» EXERCISE OBJECTIVE:
Output the data that follows exactly, line for line.

(Beginning of DATA FOR THIS EXERCISE)

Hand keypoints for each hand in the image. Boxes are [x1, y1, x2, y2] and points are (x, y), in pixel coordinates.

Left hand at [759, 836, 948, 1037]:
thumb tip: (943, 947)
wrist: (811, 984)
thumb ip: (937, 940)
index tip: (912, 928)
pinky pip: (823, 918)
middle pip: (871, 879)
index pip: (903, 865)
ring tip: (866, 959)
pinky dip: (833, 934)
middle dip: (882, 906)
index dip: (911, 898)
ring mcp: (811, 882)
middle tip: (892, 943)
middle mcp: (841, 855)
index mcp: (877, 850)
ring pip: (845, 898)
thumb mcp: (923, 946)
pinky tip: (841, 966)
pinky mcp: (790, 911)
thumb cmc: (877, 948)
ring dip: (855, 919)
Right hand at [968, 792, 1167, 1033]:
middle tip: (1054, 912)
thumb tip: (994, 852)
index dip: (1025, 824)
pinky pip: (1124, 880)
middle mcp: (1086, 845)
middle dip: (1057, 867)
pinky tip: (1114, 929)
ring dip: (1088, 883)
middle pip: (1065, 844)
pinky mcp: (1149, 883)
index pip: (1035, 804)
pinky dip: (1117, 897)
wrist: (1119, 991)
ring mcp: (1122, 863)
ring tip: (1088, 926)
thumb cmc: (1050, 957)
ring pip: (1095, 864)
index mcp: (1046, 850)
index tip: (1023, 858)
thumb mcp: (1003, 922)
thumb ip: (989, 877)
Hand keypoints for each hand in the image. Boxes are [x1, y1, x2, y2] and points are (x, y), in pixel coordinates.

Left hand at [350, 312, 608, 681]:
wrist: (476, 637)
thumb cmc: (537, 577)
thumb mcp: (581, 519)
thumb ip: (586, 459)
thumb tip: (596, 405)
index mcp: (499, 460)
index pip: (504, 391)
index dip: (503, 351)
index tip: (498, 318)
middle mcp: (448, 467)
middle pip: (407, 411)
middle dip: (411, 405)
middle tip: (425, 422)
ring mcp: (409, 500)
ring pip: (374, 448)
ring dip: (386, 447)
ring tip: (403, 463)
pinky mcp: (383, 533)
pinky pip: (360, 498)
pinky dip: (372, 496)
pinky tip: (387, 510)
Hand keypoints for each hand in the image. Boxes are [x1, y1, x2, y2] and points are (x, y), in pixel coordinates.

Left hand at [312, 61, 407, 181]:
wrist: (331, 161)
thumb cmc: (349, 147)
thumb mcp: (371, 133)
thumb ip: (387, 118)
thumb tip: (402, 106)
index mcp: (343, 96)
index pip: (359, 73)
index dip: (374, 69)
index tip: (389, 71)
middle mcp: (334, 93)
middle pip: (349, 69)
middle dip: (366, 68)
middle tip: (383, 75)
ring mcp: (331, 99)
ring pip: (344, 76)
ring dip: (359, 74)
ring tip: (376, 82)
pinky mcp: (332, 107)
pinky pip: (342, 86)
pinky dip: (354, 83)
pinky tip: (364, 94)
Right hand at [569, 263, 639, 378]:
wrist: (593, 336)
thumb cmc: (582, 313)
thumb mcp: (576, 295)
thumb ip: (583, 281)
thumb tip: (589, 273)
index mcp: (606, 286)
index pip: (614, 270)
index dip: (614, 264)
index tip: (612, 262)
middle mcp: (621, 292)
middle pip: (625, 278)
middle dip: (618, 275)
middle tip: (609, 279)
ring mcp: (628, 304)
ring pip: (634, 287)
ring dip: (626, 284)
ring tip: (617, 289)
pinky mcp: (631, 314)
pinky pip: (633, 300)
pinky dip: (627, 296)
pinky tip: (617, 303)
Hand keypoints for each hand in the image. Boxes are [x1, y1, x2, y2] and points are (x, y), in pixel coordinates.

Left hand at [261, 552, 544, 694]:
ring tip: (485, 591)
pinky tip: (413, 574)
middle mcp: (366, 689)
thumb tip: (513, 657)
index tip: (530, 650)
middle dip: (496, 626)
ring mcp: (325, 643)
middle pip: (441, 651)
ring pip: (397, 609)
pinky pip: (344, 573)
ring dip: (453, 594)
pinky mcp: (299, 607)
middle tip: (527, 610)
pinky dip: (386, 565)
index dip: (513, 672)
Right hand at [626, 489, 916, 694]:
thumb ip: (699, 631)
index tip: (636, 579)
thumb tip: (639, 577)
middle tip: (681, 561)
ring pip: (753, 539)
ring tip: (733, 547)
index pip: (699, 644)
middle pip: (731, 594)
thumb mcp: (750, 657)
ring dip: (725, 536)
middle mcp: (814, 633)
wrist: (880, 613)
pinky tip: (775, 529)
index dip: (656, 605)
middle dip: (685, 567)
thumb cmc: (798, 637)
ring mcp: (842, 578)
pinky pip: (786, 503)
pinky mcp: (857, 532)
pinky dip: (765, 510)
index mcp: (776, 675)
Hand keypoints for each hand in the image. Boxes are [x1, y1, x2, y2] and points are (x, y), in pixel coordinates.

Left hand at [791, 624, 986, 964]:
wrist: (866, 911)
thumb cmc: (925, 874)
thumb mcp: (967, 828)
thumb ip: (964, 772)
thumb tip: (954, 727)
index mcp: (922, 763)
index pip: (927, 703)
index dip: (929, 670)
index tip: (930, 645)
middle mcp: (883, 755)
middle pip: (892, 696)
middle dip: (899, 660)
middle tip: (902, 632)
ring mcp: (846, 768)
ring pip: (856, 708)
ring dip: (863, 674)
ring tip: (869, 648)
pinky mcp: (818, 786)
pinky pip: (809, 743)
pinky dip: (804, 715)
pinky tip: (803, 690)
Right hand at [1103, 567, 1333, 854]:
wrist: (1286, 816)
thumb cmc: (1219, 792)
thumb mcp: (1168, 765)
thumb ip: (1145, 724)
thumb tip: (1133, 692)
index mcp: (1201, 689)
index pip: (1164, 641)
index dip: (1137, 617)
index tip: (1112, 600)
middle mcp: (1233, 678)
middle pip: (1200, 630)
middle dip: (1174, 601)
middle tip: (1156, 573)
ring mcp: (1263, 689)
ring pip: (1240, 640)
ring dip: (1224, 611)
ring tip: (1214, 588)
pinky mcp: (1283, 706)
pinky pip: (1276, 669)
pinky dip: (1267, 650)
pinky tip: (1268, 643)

(End of DATA FOR THIS EXERCISE)

» EXERCISE RESPONSE:
Hand keypoints for each hand in the image. Boxes are [x1, y1, x2, y2] and points are (x, y), in pixel coordinates.

Left hand at [759, 836, 948, 1037]:
thumb tip: (943, 947)
wrist: (811, 984)
thumb ip: (937, 940)
index tip: (912, 928)
pinky pip: (823, 918)
middle pip: (871, 879)
index pip: (903, 865)
ring tip: (866, 959)
pinky dip: (833, 934)
middle dip: (882, 906)
index dip: (911, 898)
ring mcp: (811, 882)
middle tip: (892, 943)
middle mcp: (841, 855)
index mcp: (877, 850)
ring pip: (845, 898)
thumb mcp: (923, 946)
pinky tip: (841, 966)
pinky mcp: (790, 911)
thumb cmc: (877, 948)
ring dip: (855, 919)
Right hand at [968, 792, 1167, 1033]:
middle tip: (1054, 912)
thumb tip: (994, 852)
index dip: (1025, 824)
pinky pip: (1124, 880)
middle mcp: (1086, 845)
middle dip: (1057, 867)
pinky tip: (1114, 929)
ring dip: (1088, 883)
middle pip: (1065, 844)
pinky mcp: (1149, 883)
index pip: (1035, 804)
pinky dip: (1117, 897)
wrist: (1119, 991)
ring mcp: (1122, 863)
ring tip: (1088, 926)
thumb cmc: (1050, 957)
ring pip: (1095, 864)
index mcp: (1046, 850)
index tip: (1023, 858)
thumb mcp: (1003, 922)
thumb ip: (989, 877)
Hand keypoints for each hand in the image. Boxes are [x1, y1, x2, y2] and points are (x, y), in pixel coordinates.

Left hand at [350, 312, 608, 681]:
wrist: (476, 637)
thumb cmc: (537, 577)
thumb mcp: (581, 519)
thumb ip: (586, 459)
thumb tip: (596, 405)
index mcp: (499, 460)
index pip: (504, 391)
index dip: (503, 351)
index tip: (498, 318)
middle mcp: (448, 467)
middle pip: (407, 411)
middle dip: (411, 405)
middle tip: (425, 422)
ring mcp: (409, 500)
ring pip: (374, 448)
ring dip: (386, 447)
ring tip: (403, 463)
pinky mcp: (383, 533)
pinky pip: (360, 498)
pinky dip: (372, 496)
pinky tip: (387, 510)
Hand keypoints for each hand in the image. Boxes are [x1, y1, x2, y2] and points are (x, y), in pixel coordinates.

Left hand at [312, 61, 407, 181]:
wrist: (331, 161)
thumb cmc: (349, 147)
thumb mcp: (371, 133)
thumb ip: (387, 118)
thumb tip: (402, 106)
index mcp: (343, 96)
index pip: (359, 73)
index dip: (374, 69)
index tip: (389, 71)
middle mcp: (334, 93)
middle pip: (349, 69)
middle dip: (366, 68)
middle tip: (383, 75)
ring mcp: (331, 99)
ring pip: (344, 76)
ring dip: (359, 74)
ring tip: (376, 82)
pinky mcp: (332, 107)
pinky pip: (342, 86)
pinky dip: (354, 83)
pinky tip: (364, 94)
Right hand at [569, 263, 639, 378]:
wrist: (593, 336)
thumb cmc: (582, 313)
thumb mcp: (576, 295)
thumb ip: (583, 281)
thumb tip: (589, 273)
index mcp: (606, 286)
index pip: (614, 270)
index dip: (614, 264)
index tip: (612, 262)
middle mcp: (621, 292)
middle pip: (625, 278)
middle dip: (618, 275)
middle tip: (609, 279)
ring mcp: (628, 304)
ring pip: (634, 287)
ring dip: (626, 284)
ring tip: (617, 289)
pinky mcp: (631, 314)
pinky pip: (633, 300)
pinky dip: (627, 296)
pinky tip: (617, 303)
Hand keypoints for each hand in the image. Boxes are [x1, y1, x2, y2] and points are (x, y), in pixel coordinates.

Left hand at [261, 552, 544, 694]:
ring tip: (485, 591)
pinky tip: (413, 574)
middle mcp: (366, 689)
thumb tip: (513, 657)
index tip: (530, 650)
middle dip: (496, 626)
ring mcp: (325, 643)
middle pip: (441, 651)
ring pip: (397, 609)
pinky pip: (344, 573)
ring dip: (453, 594)
pinky mcp: (299, 607)
middle tip: (527, 610)
pinky dip: (386, 565)
index dip: (513, 672)
Right hand at [626, 489, 916, 694]:
thumb ip: (699, 631)
index tip: (636, 579)
thumb tip: (639, 577)
middle tip: (681, 561)
ring pip: (753, 539)
ring tip: (733, 547)
index pip: (699, 644)
middle pip: (731, 594)
thumb mcp: (750, 657)
ring dip: (725, 536)
middle mcp: (814, 633)
wrist: (880, 613)
pinky tip: (775, 529)
index dip: (656, 605)
middle dip: (685, 567)
thumb cmc: (798, 637)
ring mcp: (842, 578)
pinky pip: (786, 503)
pinky mcp: (857, 532)
pinky dip: (765, 510)
index mcp: (776, 675)
Hand keypoints for each hand in the image. Boxes are [x1, y1, x2, y2] and points are (x, y), in pixel coordinates.

Left hand at [791, 624, 986, 964]:
wrist: (866, 911)
thumb cmc: (925, 874)
thumb mcp: (967, 828)
thumb ip: (964, 772)
thumb tip: (954, 727)
index mcp: (922, 763)
index pip: (927, 703)
index dip: (929, 670)
index tip: (930, 645)
middle mcp: (883, 755)
middle pip: (892, 696)
middle dip: (899, 660)
middle tip: (902, 632)
ring mcp: (846, 768)
ring pip: (856, 708)
ring dip: (863, 674)
ring tip: (869, 648)
pinky mcp: (818, 786)
pinky pip: (809, 743)
pinky dip: (804, 715)
pinky tip: (803, 690)
Right hand at [1103, 567, 1333, 854]:
wrist: (1286, 816)
thumb cmc: (1219, 792)
thumb mcp: (1168, 765)
thumb ip: (1145, 724)
thumb tip: (1133, 692)
index mcp: (1201, 689)
index pip: (1164, 641)
index dip: (1137, 617)
index tip: (1112, 600)
middle mcp: (1233, 678)
middle pip: (1200, 630)
middle dip: (1174, 601)
middle tip: (1156, 573)
ring mcp: (1263, 689)
ring pip: (1240, 640)
ring dip: (1224, 611)
ring tip: (1214, 588)
pinky mcp: (1283, 706)
pinky pip: (1276, 669)
pinky dip: (1267, 650)
pinky tip: (1268, 643)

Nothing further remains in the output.